Kane County Reporter

Last month Rep. Jeff Keicher (R-Sycamore) filed a pair of bills regarding biometric information collection, which were assigned to the House Judiciary-Civil Committee.

House Bill 3199 was assigned to the committee on Feb. 28 and allows for electronic consent to be considered written and sets rules for what people affected by a violation can act on. The affected person needs to provide written notice within 15 days and point out what part of the act was violated. The bill also notes that if the private entity takes action to cure the violation, no action for damages against the private entity can occur. House Bill 2335 lays out when a collecting entity needs to notify people of biometric information collection.

“If the biometric identifier or biometric information is collected or captured for the same repeated process, the private entity is only required to inform the subject or receive consent during initial collection,” House Bill 2335 reads.

On Feb. 22 Keicher released a statement on his website about how he was concerned that Biometric Information Privacy Act (BIPA) rulings could damage the Illinois job climate. He also announced that he was filing legislation to address these “unintended consequences.”

“It’s no secret Illinois is already one of the most difficult places in the country to start and grow a business,” Keicher said. “The recent decisions by the Illinois Supreme Court concerning our biometric privacy law highlight just how bad the climate is for job creators and why we need to take action quickly to address the unintended consequences.”
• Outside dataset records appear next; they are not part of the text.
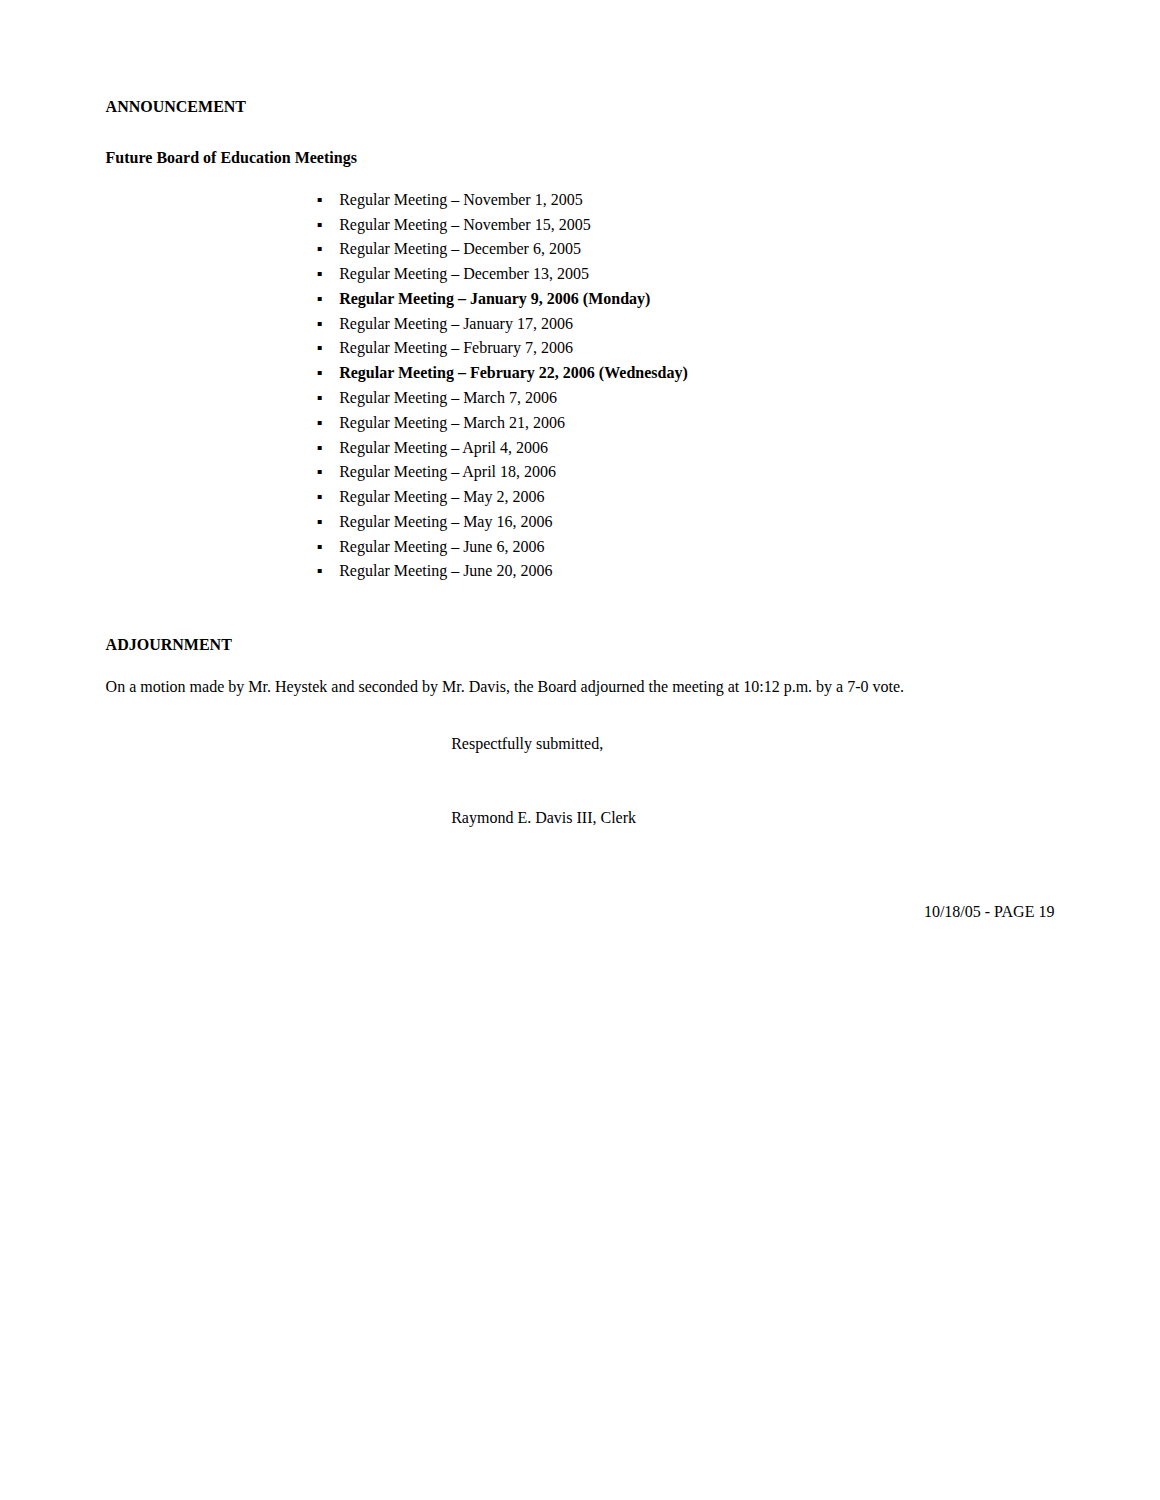ANNOUNCEMENT
Future Board of Education Meetings
Regular Meeting – November 1, 2005
Regular Meeting – November 15, 2005
Regular Meeting – December 6, 2005
Regular Meeting – December 13, 2005
Regular Meeting – January 9, 2006 (Monday)
Regular Meeting – January 17, 2006
Regular Meeting – February 7, 2006
Regular Meeting – February 22, 2006 (Wednesday)
Regular Meeting – March 7, 2006
Regular Meeting – March 21, 2006
Regular Meeting – April 4, 2006
Regular Meeting – April 18, 2006
Regular Meeting – May 2, 2006
Regular Meeting – May 16, 2006
Regular Meeting – June 6, 2006
Regular Meeting – June 20, 2006
ADJOURNMENT
On a motion made by Mr. Heystek and seconded by Mr. Davis, the Board adjourned the meeting at 10:12 p.m. by a 7-0 vote.
Respectfully submitted,
Raymond E. Davis III, Clerk
10/18/05 - PAGE 19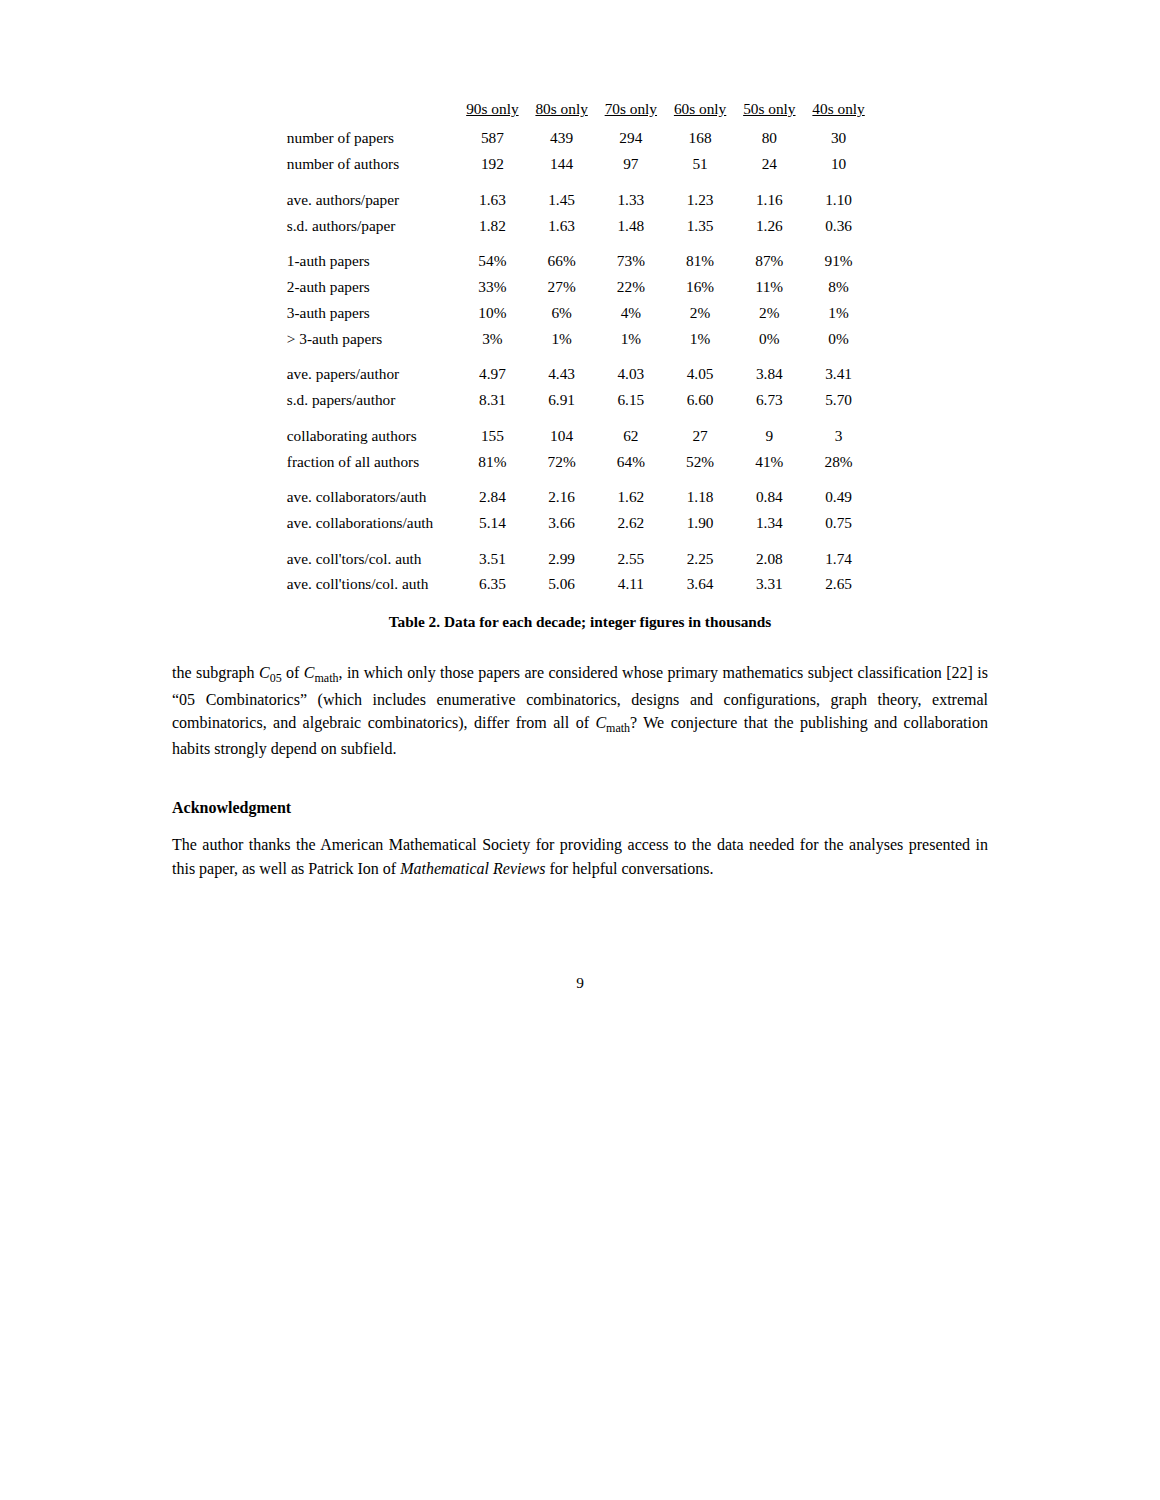| | 90s only | 80s only | 70s only | 60s only | 50s only | 40s only |
| --- | --- | --- | --- | --- | --- | --- |
| number of papers | 587 | 439 | 294 | 168 | 80 | 30 |
| number of authors | 192 | 144 | 97 | 51 | 24 | 10 |
| ave. authors/paper | 1.63 | 1.45 | 1.33 | 1.23 | 1.16 | 1.10 |
| s.d. authors/paper | 1.82 | 1.63 | 1.48 | 1.35 | 1.26 | 0.36 |
| 1-auth papers | 54% | 66% | 73% | 81% | 87% | 91% |
| 2-auth papers | 33% | 27% | 22% | 16% | 11% | 8% |
| 3-auth papers | 10% | 6% | 4% | 2% | 2% | 1% |
| > 3-auth papers | 3% | 1% | 1% | 1% | 0% | 0% |
| ave. papers/author | 4.97 | 4.43 | 4.03 | 4.05 | 3.84 | 3.41 |
| s.d. papers/author | 8.31 | 6.91 | 6.15 | 6.60 | 6.73 | 5.70 |
| collaborating authors | 155 | 104 | 62 | 27 | 9 | 3 |
| fraction of all authors | 81% | 72% | 64% | 52% | 41% | 28% |
| ave. collaborators/auth | 2.84 | 2.16 | 1.62 | 1.18 | 0.84 | 0.49 |
| ave. collaborations/auth | 5.14 | 3.66 | 2.62 | 1.90 | 1.34 | 0.75 |
| ave. coll'tors/col. auth | 3.51 | 2.99 | 2.55 | 2.25 | 2.08 | 1.74 |
| ave. coll'tions/col. auth | 6.35 | 5.06 | 4.11 | 3.64 | 3.31 | 2.65 |
Table 2. Data for each decade; integer figures in thousands
the subgraph C05 of Cmath, in which only those papers are considered whose primary mathematics subject classification [22] is “05 Combinatorics” (which includes enumerative combinatorics, designs and configurations, graph theory, extremal combinatorics, and algebraic combinatorics), differ from all of Cmath? We conjecture that the publishing and collaboration habits strongly depend on subfield.
Acknowledgment
The author thanks the American Mathematical Society for providing access to the data needed for the analyses presented in this paper, as well as Patrick Ion of Mathematical Reviews for helpful conversations.
9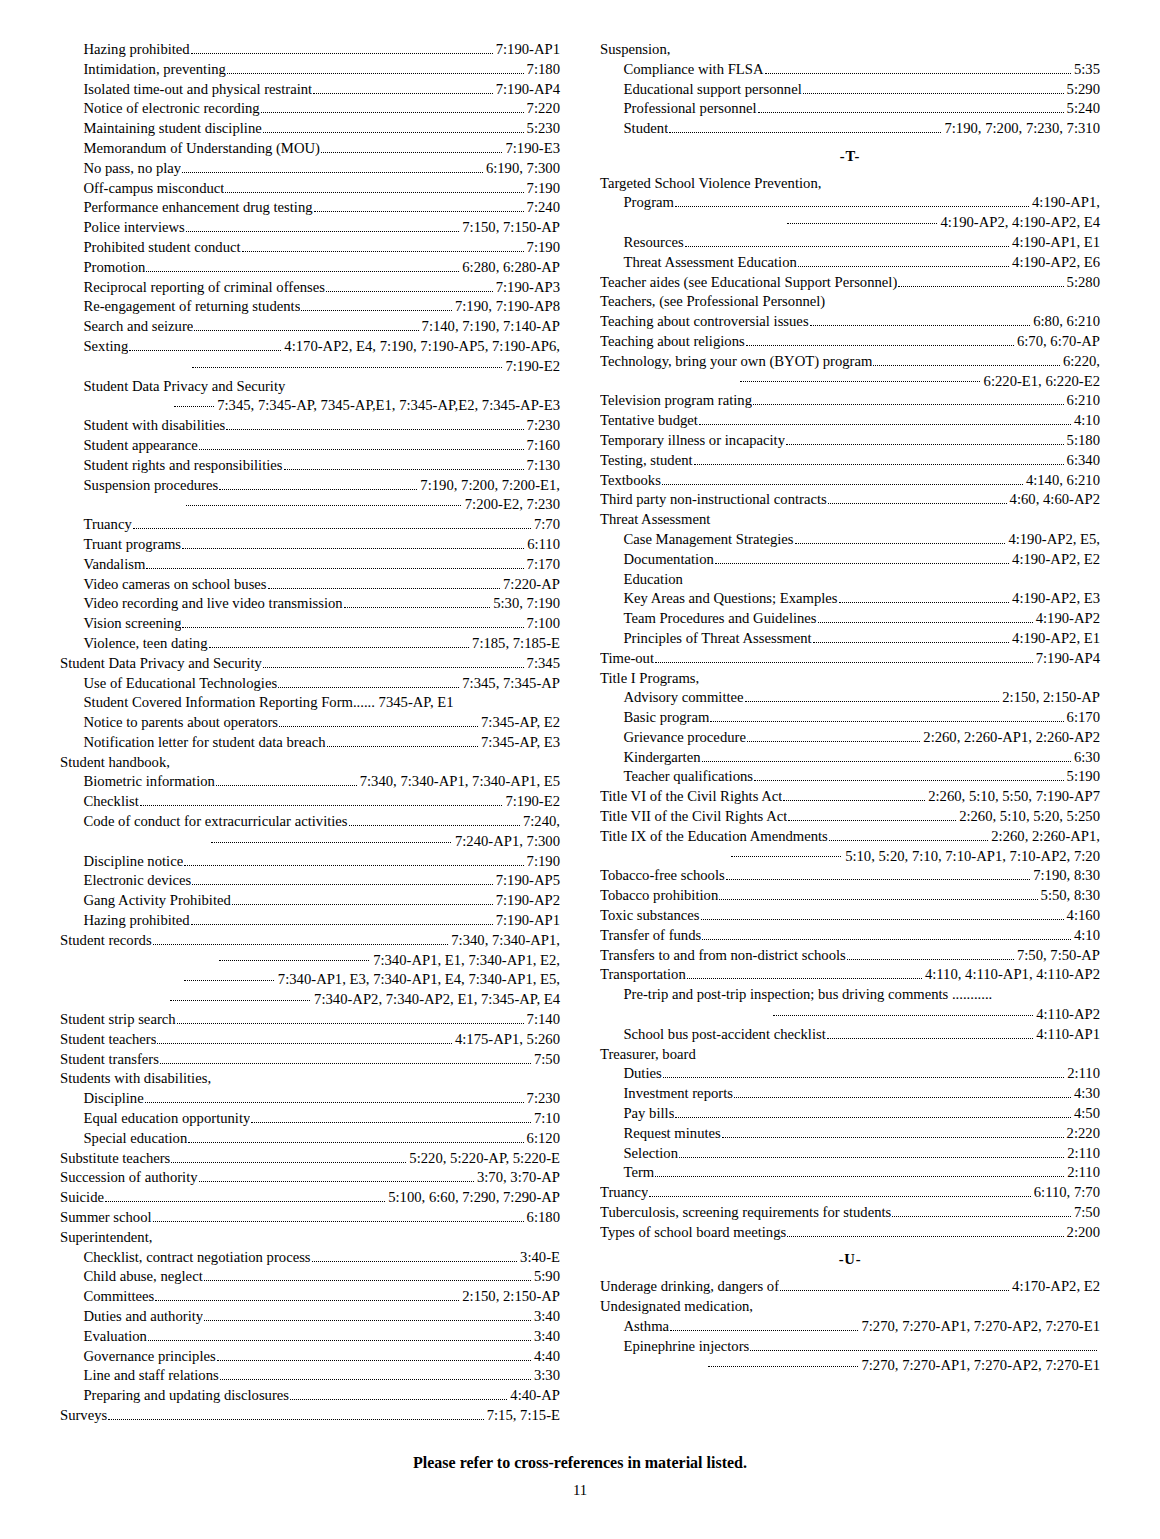Hazing prohibited 7:190-AP1
Intimidation, preventing 7:180
Isolated time-out and physical restraint 7:190-AP4
Notice of electronic recording 7:220
Maintaining student discipline 5:230
Memorandum of Understanding (MOU) 7:190-E3
No pass, no play 6:190, 7:300
Off-campus misconduct 7:190
Performance enhancement drug testing 7:240
Police interviews 7:150, 7:150-AP
Prohibited student conduct 7:190
Promotion 6:280, 6:280-AP
Reciprocal reporting of criminal offenses 7:190-AP3
Re-engagement of returning students 7:190, 7:190-AP8
Search and seizure 7:140, 7:190, 7:140-AP
Sexting 4:170-AP2, E4, 7:190, 7:190-AP5, 7:190-AP6,
7:190-E2
Student Data Privacy and Security
7:345, 7:345-AP, 7345-AP,E1, 7:345-AP,E2, 7:345-AP-E3
Student with disabilities 7:230
Student appearance 7:160
Student rights and responsibilities 7:130
Suspension procedures 7:190, 7:200, 7:200-E1,
7:200-E2, 7:230
Truancy 7:70
Truant programs 6:110
Vandalism 7:170
Video cameras on school buses 7:220-AP
Video recording and live video transmission 5:30, 7:190
Vision screening 7:100
Violence, teen dating 7:185, 7:185-E
Student Data Privacy and Security 7:345
Use of Educational Technologies 7:345, 7:345-AP
Student Covered Information Reporting Form...... 7345-AP, E1
Notice to parents about operators 7:345-AP, E2
Notification letter for student data breach 7:345-AP, E3
Student handbook,
Biometric information 7:340, 7:340-AP1, 7:340-AP1, E5
Checklist 7:190-E2
Code of conduct for extracurricular activities 7:240,
7:240-AP1, 7:300
Discipline notice 7:190
Electronic devices 7:190-AP5
Gang Activity Prohibited 7:190-AP2
Hazing prohibited 7:190-AP1
Student records 7:340, 7:340-AP1,
7:340-AP1, E1, 7:340-AP1, E2,
7:340-AP1, E3, 7:340-AP1, E4, 7:340-AP1, E5,
7:340-AP2, 7:340-AP2, E1, 7:345-AP, E4
Student strip search 7:140
Student teachers 4:175-AP1, 5:260
Student transfers 7:50
Students with disabilities,
Discipline 7:230
Equal education opportunity 7:10
Special education 6:120
Substitute teachers 5:220, 5:220-AP, 5:220-E
Succession of authority 3:70, 3:70-AP
Suicide 5:100, 6:60, 7:290, 7:290-AP
Summer school 6:180
Superintendent,
Checklist, contract negotiation process 3:40-E
Child abuse, neglect 5:90
Committees 2:150, 2:150-AP
Duties and authority 3:40
Evaluation 3:40
Governance principles 4:40
Line and staff relations 3:30
Preparing and updating disclosures 4:40-AP
Surveys 7:15, 7:15-E
Suspension,
Compliance with FLSA 5:35
Educational support personnel 5:290
Professional personnel 5:240
Student 7:190, 7:200, 7:230, 7:310
-T-
Targeted School Violence Prevention,
Program 4:190-AP1,
4:190-AP2, 4:190-AP2, E4
Resources 4:190-AP1, E1
Threat Assessment Education 4:190-AP2, E6
Teacher aides (see Educational Support Personnel) 5:280
Teachers, (see Professional Personnel)
Teaching about controversial issues 6:80, 6:210
Teaching about religions 6:70, 6:70-AP
Technology, bring your own (BYOT) program 6:220,
6:220-E1, 6:220-E2
Television program rating 6:210
Tentative budget 4:10
Temporary illness or incapacity 5:180
Testing, student 6:340
Textbooks 4:140, 6:210
Third party non-instructional contracts 4:60, 4:60-AP2
Threat Assessment
Case Management Strategies 4:190-AP2, E5,
Documentation 4:190-AP2, E2
Education
Key Areas and Questions; Examples 4:190-AP2, E3
Team Procedures and Guidelines 4:190-AP2
Principles of Threat Assessment 4:190-AP2, E1
Time-out 7:190-AP4
Title I Programs,
Advisory committee 2:150, 2:150-AP
Basic program 6:170
Grievance procedure 2:260, 2:260-AP1, 2:260-AP2
Kindergarten 6:30
Teacher qualifications 5:190
Title VI of the Civil Rights Act 2:260, 5:10, 5:50, 7:190-AP7
Title VII of the Civil Rights Act 2:260, 5:10, 5:20, 5:250
Title IX of the Education Amendments 2:260, 2:260-AP1,
5:10, 5:20, 7:10, 7:10-AP1, 7:10-AP2, 7:20
Tobacco-free schools 7:190, 8:30
Tobacco prohibition 5:50, 8:30
Toxic substances 4:160
Transfer of funds 4:10
Transfers to and from non-district schools 7:50, 7:50-AP
Transportation 4:110, 4:110-AP1, 4:110-AP2
Pre-trip and post-trip inspection; bus driving comments ...........
4:110-AP2
School bus post-accident checklist 4:110-AP1
Treasurer, board
Duties 2:110
Investment reports 4:30
Pay bills 4:50
Request minutes 2:220
Selection 2:110
Term 2:110
Truancy 6:110, 7:70
Tuberculosis, screening requirements for students 7:50
Types of school board meetings 2:200
-U-
Underage drinking, dangers of 4:170-AP2, E2
Undesignated medication,
Asthma 7:270, 7:270-AP1, 7:270-AP2, 7:270-E1
Epinephrine injectors
7:270, 7:270-AP1, 7:270-AP2, 7:270-E1
Please refer to cross-references in material listed.
11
He said that in 2008 the state enacted BIPA and the purpose was to protect employees and biometric information including fingerprints and facial recognition, as well as other aspects, from being tracked without consent. He said two rulings by the Illinois Supreme Court showed that there are flaws in the law, opening job creators to “immense financial damages well beyond the intended scope of the law.”

Keicher referred to Cothron vs. White Castle where the court ruled that whenever biometric data is collected without a written release there is a violation, rather than only in the first instance data is collected. White Castle uses a fingerprint time-clock system, which employers commonly use. White Castle faced up to $17 billion in fines, which far exceed the purpose of BIPA. 

Another ruling referred to was Tims vs. Blackhorse Carriers, Inc. in which the court ruled because of ambiguity in BIPA, the five-year statute of limitations applies for filing a lawsuit instead of the one-year allowed through the Illinois Code of Civil Procedure.

Both rulings say that a plaintiff doesn’t need to demonstrate harm was suffered to seek damages.